▶ **PROBLEM**: Return each line below that contains the word "Nurwayah".

▶ **DATA**:

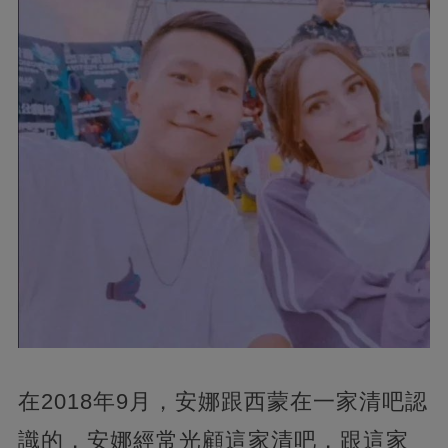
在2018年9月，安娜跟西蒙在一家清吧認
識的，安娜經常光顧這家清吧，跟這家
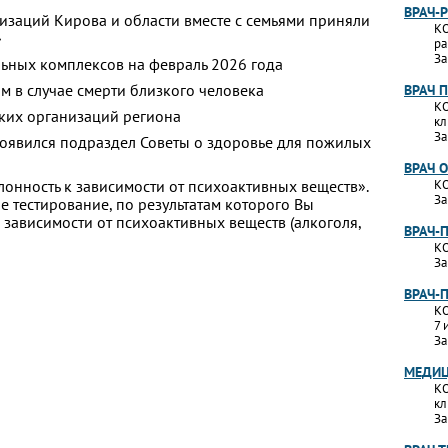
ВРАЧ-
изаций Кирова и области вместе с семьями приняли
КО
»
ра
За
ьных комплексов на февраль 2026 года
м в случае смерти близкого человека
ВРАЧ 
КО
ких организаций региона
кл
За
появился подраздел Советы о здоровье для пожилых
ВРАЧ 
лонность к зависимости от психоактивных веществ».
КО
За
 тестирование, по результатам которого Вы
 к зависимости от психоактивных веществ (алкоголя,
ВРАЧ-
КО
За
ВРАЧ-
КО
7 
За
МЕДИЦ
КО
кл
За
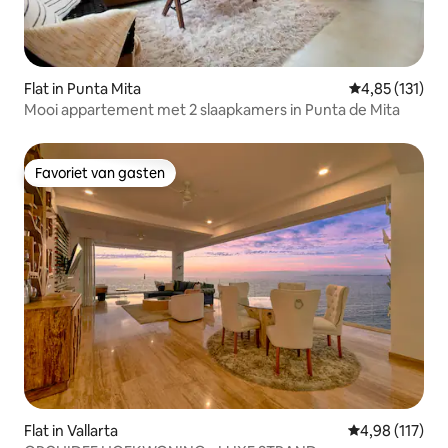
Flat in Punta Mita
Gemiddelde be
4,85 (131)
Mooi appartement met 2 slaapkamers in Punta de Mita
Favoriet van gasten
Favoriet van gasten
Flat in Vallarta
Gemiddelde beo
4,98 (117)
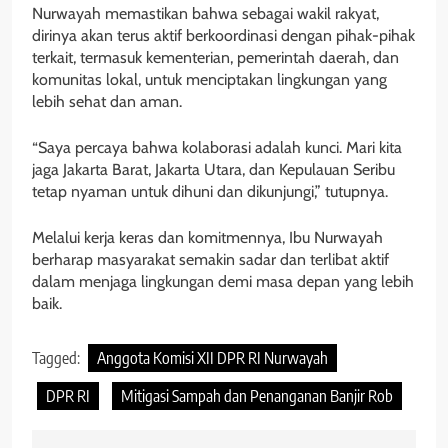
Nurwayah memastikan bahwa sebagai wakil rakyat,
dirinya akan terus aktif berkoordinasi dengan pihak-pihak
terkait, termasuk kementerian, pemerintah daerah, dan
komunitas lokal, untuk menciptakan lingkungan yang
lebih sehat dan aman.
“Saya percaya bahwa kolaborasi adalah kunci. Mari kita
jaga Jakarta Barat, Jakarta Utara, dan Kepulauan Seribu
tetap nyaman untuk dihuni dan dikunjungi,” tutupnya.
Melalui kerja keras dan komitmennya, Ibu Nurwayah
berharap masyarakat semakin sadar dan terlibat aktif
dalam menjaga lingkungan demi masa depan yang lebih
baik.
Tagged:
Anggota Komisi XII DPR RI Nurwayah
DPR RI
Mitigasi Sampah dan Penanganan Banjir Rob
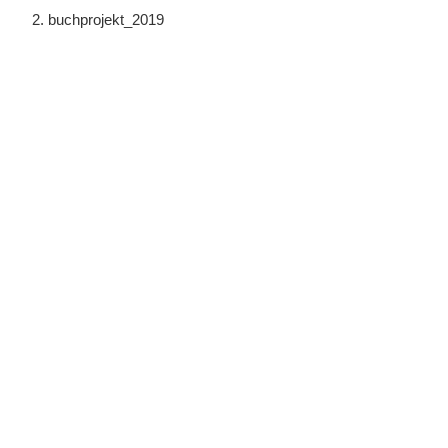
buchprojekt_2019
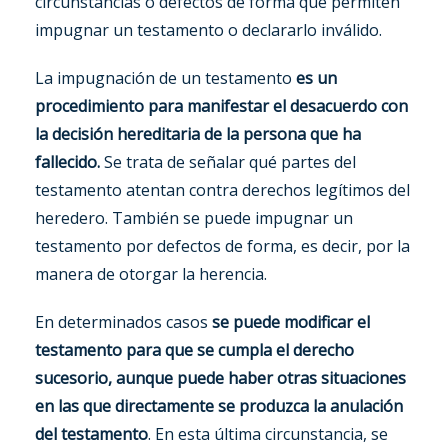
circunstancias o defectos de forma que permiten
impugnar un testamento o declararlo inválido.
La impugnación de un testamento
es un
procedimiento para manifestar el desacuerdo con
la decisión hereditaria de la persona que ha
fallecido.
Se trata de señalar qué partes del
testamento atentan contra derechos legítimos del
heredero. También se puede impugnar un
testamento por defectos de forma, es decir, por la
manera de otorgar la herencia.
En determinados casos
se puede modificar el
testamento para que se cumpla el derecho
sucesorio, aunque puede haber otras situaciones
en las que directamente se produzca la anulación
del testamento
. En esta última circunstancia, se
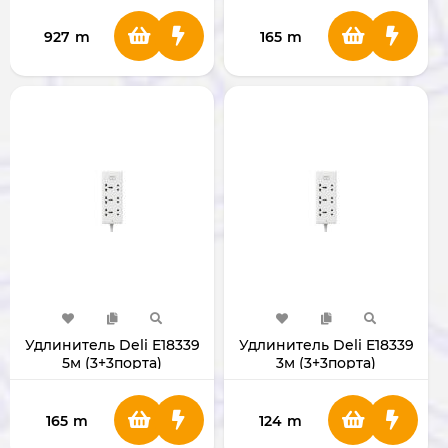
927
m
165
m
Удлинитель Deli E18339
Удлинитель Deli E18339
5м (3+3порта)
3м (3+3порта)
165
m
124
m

▶ **REPLY**:
Nurwayah memastikan bahwa sebagai wakil rakyat,
Melalui kerja keras dan komitmennya, Ibu Nurwayah
Anggota Komisi XII DPR RI Nurwayah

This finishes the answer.